Missouri

Communications

In 1858, John Hockaday began weekly mail service by stagecoach between Independence and Salt Lake City, and John Butterfield, with a $600,000 annual appropriation from Congress, established semi-monthly mail transportation by coach and rail from St. Louis to San Francisco. On 3 April 1860, the Pony Express was launched, picking up mail arriving by train at St. Joseph and racing it westward on horseback; the system ceased in October 1861, when the Pacific Telegraph Co. began operations. The first experiment in airmail service took place at St. Louis in 1911; Charles Lindbergh was an airmail pilot on the St. Louis-Chicago route in 1926.

As of 2001, Missouri had approximately 96.6% of all state residences had telephone service.

Radio broadcasting in Missouri dates from 1921, when a station at St. Louis University began experimental programming. On Christmas Eve 1922, the first midnight Mass ever to be put on the air was broadcast from the Old Cathedral in St. Louis. The voice of a US president was heard over the air for the first time on 21 June 1923, when Warren G. Harding gave a speech in St. Louis. FM broadcasting began in Missouri during 1948. As of 2003 there were 36 major commercial AM stations and 96 major FM stations in service.

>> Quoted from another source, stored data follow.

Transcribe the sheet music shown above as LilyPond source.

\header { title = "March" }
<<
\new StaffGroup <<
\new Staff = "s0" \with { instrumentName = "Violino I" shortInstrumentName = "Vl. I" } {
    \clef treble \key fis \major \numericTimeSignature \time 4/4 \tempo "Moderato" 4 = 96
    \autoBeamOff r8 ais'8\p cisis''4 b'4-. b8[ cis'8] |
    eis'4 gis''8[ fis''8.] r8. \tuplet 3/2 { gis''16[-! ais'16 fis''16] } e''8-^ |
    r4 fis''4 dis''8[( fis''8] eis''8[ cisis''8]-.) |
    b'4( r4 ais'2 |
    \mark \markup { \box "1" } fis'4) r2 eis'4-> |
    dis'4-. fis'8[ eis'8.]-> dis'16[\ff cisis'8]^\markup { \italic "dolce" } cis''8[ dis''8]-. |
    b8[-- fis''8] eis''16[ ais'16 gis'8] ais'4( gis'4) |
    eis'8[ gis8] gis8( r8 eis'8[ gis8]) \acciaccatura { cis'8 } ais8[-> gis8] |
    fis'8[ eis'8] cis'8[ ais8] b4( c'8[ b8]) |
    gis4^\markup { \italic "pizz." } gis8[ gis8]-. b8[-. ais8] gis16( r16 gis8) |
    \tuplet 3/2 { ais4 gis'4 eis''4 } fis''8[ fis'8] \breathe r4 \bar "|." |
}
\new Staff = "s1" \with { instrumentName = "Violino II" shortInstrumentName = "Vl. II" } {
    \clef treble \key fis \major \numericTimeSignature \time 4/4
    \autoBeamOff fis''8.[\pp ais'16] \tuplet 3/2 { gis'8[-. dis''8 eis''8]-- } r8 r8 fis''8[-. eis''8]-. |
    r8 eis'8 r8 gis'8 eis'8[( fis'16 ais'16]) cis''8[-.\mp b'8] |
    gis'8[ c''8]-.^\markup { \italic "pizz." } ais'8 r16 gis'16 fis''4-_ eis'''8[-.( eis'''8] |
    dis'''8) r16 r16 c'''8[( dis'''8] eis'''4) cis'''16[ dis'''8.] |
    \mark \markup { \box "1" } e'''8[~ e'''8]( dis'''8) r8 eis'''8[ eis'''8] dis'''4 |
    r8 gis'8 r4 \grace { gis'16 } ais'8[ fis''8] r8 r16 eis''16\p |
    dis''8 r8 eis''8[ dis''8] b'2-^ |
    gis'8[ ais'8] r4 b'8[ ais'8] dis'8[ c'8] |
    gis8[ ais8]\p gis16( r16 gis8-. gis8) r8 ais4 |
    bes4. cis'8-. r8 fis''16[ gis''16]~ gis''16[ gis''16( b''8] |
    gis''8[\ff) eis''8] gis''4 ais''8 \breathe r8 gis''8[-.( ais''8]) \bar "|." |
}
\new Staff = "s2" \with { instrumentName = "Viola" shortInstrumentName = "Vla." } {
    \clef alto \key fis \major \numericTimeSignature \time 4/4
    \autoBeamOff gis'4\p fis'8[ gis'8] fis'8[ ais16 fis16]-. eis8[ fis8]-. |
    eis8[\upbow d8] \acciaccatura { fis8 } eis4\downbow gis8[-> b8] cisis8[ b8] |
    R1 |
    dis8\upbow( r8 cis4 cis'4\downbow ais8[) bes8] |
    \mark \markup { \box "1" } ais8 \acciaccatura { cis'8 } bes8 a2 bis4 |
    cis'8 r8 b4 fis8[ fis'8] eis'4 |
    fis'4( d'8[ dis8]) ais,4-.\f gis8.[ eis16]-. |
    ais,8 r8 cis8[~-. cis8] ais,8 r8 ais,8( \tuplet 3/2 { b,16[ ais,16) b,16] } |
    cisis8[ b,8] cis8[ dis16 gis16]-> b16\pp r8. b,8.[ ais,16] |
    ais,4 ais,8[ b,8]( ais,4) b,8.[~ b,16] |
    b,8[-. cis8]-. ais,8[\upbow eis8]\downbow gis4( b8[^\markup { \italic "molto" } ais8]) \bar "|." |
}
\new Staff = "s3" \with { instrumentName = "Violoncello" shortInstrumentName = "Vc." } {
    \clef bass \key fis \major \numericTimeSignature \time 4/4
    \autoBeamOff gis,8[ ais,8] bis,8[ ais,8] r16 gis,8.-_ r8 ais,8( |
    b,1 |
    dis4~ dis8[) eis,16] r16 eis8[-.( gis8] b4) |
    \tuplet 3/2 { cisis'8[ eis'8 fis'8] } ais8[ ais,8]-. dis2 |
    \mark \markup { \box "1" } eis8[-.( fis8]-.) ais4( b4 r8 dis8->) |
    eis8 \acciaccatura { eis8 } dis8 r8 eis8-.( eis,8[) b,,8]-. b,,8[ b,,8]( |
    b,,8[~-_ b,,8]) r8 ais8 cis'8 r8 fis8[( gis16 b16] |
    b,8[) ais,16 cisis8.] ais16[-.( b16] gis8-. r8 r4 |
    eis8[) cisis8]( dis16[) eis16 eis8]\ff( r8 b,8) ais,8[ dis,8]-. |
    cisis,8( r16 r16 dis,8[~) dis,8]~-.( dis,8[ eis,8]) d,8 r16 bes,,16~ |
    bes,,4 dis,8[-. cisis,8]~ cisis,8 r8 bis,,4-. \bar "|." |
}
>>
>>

Missouri's first television station, KSD-TV in St. Louis, began in 1947, with WDAF-TV in Kansas City following in 1949. As of 2003, Missouri had 25 major television stations. The St. Louis area had 1,114,370 television households, and only 56% of those received cable (one of the lowest penetration rates of all cities). Kansas City had a 65% penetration rate in 802,580 television households.

A total of 84,512 Internet domain names had been registered in Missouri by the year 2000.